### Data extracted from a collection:
--------------------
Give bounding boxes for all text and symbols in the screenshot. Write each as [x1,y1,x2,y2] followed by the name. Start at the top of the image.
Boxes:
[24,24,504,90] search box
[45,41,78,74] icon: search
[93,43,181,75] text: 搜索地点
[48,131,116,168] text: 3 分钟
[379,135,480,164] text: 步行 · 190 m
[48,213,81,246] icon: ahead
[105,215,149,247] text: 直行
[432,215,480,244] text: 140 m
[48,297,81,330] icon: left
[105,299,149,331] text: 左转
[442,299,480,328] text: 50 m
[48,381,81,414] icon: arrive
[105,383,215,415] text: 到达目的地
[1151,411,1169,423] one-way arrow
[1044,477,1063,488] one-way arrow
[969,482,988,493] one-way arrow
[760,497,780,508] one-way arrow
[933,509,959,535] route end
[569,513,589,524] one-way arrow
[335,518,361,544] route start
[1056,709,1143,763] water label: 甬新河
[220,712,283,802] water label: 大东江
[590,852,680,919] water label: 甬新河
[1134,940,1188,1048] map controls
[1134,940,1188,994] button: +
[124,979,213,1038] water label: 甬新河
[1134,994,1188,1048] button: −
--------------------
### Exercise instructions:
When you output the entries, keep every line exactly as it appears above.

### Solved exercise:
Give bounding boxes for all text and symbols in the screenshot. Write each as [x1,y1,x2,y2] followed by the name. Start at the top of the image.
Boxes:
[24,24,504,90] search box
[45,41,78,74] icon: search
[93,43,181,75] text: 搜索地点
[48,131,116,168] text: 3 分钟
[379,135,480,164] text: 步行 · 190 m
[48,213,81,246] icon: ahead
[105,215,149,247] text: 直行
[432,215,480,244] text: 140 m
[48,297,81,330] icon: left
[105,299,149,331] text: 左转
[442,299,480,328] text: 50 m
[48,381,81,414] icon: arrive
[105,383,215,415] text: 到达目的地
[1151,411,1169,423] one-way arrow
[1044,477,1063,488] one-way arrow
[969,482,988,493] one-way arrow
[760,497,780,508] one-way arrow
[933,509,959,535] route end
[569,513,589,524] one-way arrow
[335,518,361,544] route start
[1056,709,1143,763] water label: 甬新河
[220,712,283,802] water label: 大东江
[590,852,680,919] water label: 甬新河
[1134,940,1188,1048] map controls
[1134,940,1188,994] button: +
[124,979,213,1038] water label: 甬新河
[1134,994,1188,1048] button: −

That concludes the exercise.